Mateusz Bagiński comments on Implications of the inference scaling paradigm for AI safety

Mateusz Bagiński 17 Jan 2025 14:18 UTC
4 points
1

(caveat they initially distil from a much larger model, which I see as a little bit of a cheat)

Another little bit of a cheat is that they only train Qwen2.5-Math-7B according to the procedure described. In contrast, for the other three models (smaller than Qwen2.5-Math-7B), they instead use the fine-tuned Qwen2.5-Math-7B to generate the training data to bootstrap round 4. (Basically, they distill from DeepSeek in round 1 and then they distill from fine-tuned Qwen in round 4.)

They justify:

Due to limited GPU resources, we performed 4 rounds of self-evolution exclusively on Qwen2.5-Math-7B, yielding 4 evolved policy SLMs (Table 3) and 4 PPMs (Table 4). For the other 3 policy LLMs, we fine-tune them using step-by-step verified trajectories generated from Qwen2.5-Math-7B’s 4th round. The final PPM from this round is then used as the reward model for the 3 policy SLMs.

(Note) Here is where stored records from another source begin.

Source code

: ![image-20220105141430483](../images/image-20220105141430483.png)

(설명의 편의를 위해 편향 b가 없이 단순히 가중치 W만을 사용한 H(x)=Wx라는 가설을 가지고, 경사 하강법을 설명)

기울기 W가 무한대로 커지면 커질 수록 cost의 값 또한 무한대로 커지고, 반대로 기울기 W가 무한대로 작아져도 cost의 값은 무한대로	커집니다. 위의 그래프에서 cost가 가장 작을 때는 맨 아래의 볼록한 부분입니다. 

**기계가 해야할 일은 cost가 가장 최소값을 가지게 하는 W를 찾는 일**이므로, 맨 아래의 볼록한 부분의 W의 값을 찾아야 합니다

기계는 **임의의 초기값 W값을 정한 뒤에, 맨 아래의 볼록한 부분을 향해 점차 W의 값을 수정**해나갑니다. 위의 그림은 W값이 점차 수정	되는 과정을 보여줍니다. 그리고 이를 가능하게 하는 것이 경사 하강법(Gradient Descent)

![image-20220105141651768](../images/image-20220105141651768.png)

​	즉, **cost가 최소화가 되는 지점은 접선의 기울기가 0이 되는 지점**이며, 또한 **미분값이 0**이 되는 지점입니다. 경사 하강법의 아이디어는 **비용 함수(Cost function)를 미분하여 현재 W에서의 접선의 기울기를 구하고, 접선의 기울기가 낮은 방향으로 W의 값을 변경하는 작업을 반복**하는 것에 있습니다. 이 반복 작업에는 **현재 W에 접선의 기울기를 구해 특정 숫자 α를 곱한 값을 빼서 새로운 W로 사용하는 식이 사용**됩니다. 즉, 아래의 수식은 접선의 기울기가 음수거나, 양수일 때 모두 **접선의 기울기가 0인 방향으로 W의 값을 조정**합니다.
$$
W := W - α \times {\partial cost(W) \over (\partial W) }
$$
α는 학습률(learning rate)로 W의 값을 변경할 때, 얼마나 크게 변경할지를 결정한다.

TBH I’m not sure how this helps them with saving on GPU resources. For some reason it’s cheaper to generate a lot of big/long rollouts with the Qwen2.5-Math-7B-r4 than three times with [smaller model]-r3?)
- wassname 17 Jan 2025 23:46 UTC
  3 points
  2
  Parent
  It doesn’t make sense to me either, but it does seem to invalidate the “bootstrapping” results for the other 3 models. Maybe it’s because they could batch all reward model requests into one instance.
  
  When MS doesn’t have enough compute to do their evals, the rest of us may struggle!